There are conspiracy theories all around us and we don't know if they are true or not.
Axar.az presents 5 conspiracy theories which turned out to be true:
1. Tuskegee Syphilis experiment
This US experiment ran from 1932-1972 and involved giving nearly 400 African American men syphilis without their knowledge or consent. The men were told they had “bad blood” rather than being informed they had the STI or being treated for it.
The study aimed to see if the STI affected black men differently from white men and by the time it ended only 74 of the original participants were alive.
2. Project MK-ULTA
Wired reports this CIA programme saw agents giving unwitting human subjects drugs as a form of mind control.
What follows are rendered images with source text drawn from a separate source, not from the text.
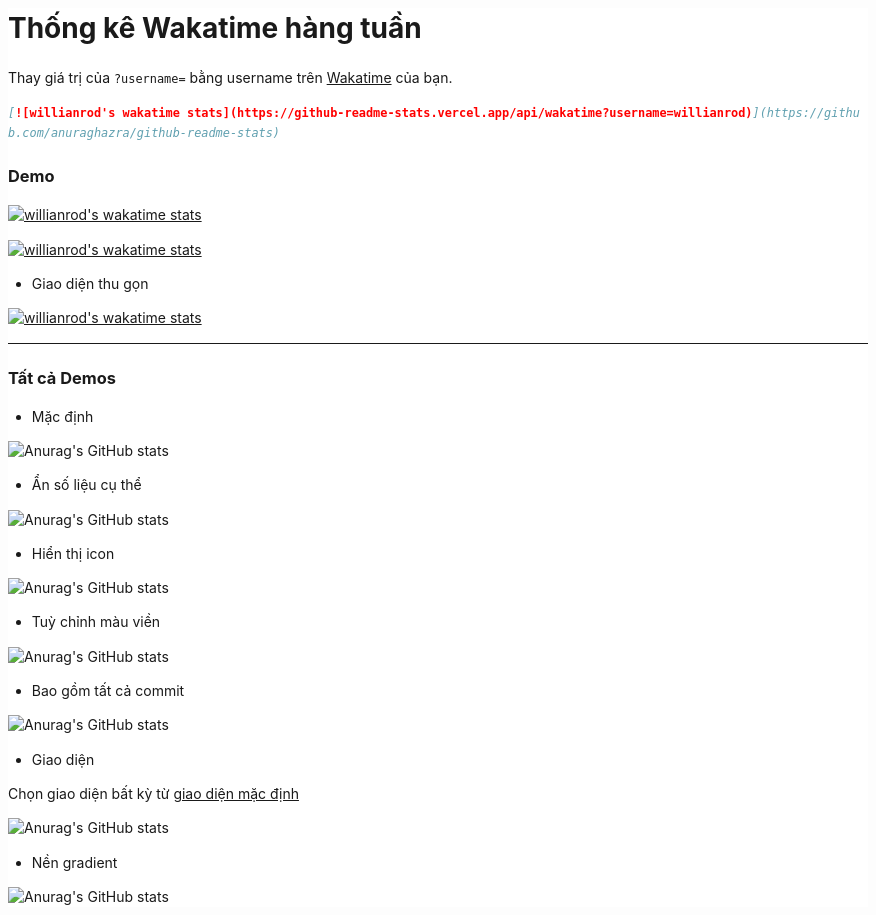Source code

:# Thống kê Wakatime hàng tuần

Thay giá trị của `?username=` bằng username trên [Wakatime](https://wakatime.com) của bạn.

```md
[![willianrod's wakatime stats](https://github-readme-stats.vercel.app/api/wakatime?username=willianrod)](https://github.com/anuraghazra/github-readme-stats)
```

### Demo

[![willianrod's wakatime stats](https://github-readme-stats.vercel.app/api/wakatime?username=willianrod)](https://github.com/anuraghazra/github-readme-stats)

[![willianrod's wakatime stats](https://github-readme-stats.vercel.app/api/wakatime?username=willianrod&hide_progress=true)](https://github.com/anuraghazra/github-readme-stats)

- Giao diện thu gọn

[![willianrod's wakatime stats](https://github-readme-stats.vercel.app/api/wakatime?username=willianrod&layout=compact)](https://github.com/anuraghazra/github-readme-stats)

---

### Tất cả Demos

- Mặc định

![Anurag's GitHub stats](https://github-readme-stats.vercel.app/api?username=anuraghazra)

- Ẩn số liệu cụ thể

![Anurag's GitHub stats](https://github-readme-stats.vercel.app/api?username=anuraghazra&hide=contribs,issues)

- Hiển thị icon

![Anurag's GitHub stats](https://github-readme-stats.vercel.app/api?username=anuraghazra&hide=issues&show_icons=true)

- Tuỳ chỉnh màu viền

![Anurag's GitHub stats](https://github-readme-stats.vercel.app/api?username=anuraghazra&border_color=2e4058)

- Bao gồm tất cả commit

![Anurag's GitHub stats](https://github-readme-stats.vercel.app/api?username=anuraghazra&include_all_commits=true)

- Giao diện

Chọn giao diện bất kỳ từ [giao diện mặc định](#giao-dien)

![Anurag's GitHub stats](https://github-readme-stats.vercel.app/api?username=anuraghazra&show_icons=true&theme=radical)

- Nền gradient

![Anurag's GitHub stats](https://github-readme-stats.vercel.app/api?username=anuraghazra&bg_color=30,e96443,904e95&title_color=fff&text_color=fff)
They also used electroshock therapy, hypnosis, subliminal persuasion and isolation techniques.
The programme is mentioned in the book The Men who Stare at Goats, which was later turned into a film starring George Clooney.
3. The Nayirah testimony
In 1990 a 15-year-old girl known as “Nayirah” gave evidence to Congress which helped spark support for the first Gulf War.
The girl claimed Iraqi soldiers had removed babies from incubators and left them to die, but this fact was later refuted by Amnesty International.
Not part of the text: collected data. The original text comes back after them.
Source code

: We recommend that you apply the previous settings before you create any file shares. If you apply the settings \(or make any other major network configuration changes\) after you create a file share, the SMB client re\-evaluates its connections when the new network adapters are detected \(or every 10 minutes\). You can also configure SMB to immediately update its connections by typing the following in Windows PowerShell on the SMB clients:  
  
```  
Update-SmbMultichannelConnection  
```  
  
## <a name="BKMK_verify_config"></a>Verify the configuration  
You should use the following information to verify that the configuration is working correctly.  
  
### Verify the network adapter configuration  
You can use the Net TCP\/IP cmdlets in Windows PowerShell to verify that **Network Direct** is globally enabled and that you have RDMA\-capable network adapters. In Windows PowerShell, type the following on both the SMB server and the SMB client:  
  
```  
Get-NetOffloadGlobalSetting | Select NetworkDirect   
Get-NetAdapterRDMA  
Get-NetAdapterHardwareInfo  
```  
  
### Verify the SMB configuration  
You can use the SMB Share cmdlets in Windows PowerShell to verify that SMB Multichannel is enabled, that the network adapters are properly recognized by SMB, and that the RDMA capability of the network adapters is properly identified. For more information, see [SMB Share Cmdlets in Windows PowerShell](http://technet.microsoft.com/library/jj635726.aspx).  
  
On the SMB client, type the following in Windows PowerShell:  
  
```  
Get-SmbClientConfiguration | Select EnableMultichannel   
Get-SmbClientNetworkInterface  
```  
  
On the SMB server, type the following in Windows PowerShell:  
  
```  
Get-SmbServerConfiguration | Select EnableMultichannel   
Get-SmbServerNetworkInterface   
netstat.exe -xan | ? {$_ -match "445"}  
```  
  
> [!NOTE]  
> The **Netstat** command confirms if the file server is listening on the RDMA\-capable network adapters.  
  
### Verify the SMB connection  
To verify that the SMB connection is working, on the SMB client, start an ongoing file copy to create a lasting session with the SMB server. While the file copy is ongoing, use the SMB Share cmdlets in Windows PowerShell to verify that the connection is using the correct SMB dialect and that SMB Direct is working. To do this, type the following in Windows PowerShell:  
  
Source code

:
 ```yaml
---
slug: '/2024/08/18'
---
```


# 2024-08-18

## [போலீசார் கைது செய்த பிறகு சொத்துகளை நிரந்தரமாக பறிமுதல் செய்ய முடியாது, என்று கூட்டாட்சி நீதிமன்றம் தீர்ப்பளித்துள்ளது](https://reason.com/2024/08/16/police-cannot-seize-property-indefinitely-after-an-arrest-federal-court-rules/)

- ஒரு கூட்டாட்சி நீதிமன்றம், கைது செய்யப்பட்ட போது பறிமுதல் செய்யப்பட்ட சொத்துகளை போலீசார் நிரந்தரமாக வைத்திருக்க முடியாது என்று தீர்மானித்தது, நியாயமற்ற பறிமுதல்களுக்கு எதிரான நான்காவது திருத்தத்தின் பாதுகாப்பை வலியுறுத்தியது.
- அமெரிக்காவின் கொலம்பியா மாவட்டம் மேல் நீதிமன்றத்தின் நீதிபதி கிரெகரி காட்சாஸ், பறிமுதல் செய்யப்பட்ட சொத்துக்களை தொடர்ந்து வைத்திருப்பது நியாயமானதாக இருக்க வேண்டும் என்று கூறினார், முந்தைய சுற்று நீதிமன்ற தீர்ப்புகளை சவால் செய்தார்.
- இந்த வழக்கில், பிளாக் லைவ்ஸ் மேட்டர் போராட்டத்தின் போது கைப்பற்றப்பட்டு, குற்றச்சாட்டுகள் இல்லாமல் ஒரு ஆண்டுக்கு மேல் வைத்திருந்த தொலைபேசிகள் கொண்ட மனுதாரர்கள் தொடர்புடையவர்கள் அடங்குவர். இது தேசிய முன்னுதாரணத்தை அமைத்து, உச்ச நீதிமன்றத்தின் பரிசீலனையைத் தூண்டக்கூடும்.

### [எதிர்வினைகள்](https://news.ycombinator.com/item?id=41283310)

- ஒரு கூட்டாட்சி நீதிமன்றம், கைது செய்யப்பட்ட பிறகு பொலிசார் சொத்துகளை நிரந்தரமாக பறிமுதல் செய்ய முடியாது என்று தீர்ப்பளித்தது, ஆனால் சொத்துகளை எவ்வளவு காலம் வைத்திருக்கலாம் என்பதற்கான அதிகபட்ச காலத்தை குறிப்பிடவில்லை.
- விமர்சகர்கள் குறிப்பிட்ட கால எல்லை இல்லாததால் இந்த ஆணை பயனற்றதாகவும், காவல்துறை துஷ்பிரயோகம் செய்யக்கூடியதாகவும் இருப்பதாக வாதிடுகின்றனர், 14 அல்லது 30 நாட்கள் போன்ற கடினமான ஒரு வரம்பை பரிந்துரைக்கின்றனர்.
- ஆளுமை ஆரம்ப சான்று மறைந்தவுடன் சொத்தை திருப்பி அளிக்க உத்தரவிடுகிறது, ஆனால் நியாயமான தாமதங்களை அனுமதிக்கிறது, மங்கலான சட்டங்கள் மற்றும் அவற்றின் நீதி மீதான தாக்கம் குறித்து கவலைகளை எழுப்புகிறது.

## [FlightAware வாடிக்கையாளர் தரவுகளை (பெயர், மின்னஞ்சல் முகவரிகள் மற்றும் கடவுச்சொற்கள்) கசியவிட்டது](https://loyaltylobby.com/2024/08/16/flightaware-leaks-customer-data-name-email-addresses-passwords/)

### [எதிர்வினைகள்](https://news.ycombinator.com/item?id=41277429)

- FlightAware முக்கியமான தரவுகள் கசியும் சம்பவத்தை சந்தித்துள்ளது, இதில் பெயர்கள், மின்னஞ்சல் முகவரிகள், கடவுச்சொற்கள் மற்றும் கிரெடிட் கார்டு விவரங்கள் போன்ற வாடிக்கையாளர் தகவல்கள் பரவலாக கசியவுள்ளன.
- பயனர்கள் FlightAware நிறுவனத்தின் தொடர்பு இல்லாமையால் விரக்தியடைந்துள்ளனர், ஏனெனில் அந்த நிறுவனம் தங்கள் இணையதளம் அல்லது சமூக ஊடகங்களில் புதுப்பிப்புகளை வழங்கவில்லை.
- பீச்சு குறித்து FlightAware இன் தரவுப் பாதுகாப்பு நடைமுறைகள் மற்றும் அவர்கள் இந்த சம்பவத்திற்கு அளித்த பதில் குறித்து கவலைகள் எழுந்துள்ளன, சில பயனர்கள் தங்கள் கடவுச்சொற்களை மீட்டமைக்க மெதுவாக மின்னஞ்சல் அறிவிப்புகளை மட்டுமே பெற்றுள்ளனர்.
After the war the New York Times reported “Nayirah” was actually the daughter of the Kuwaiti ambassador and her testimony was arranged by a PR firm, Hill & Knowlton.
4. Operation Northwoods
This was a Cold War plan by the US government to create fake attacks in America designed to be blamed on Cuba, to drum up support for war with the Latin American communist country.
Records show it never went beyond the planning stage.
5. Operation Paperclip
This was a secret plan to bring Nazi scientists to America to work for the CIA at the end of World War II.
An account of this plan was revealed by journalist Annie Jacobsen in her bookOperation Paperclip: The Secret Intelligence Program that Brought Nazi Scientists to America.
According to Ynet, the scientists help develop chemical weapons for the US and worked alongside American scientists to develop LSD.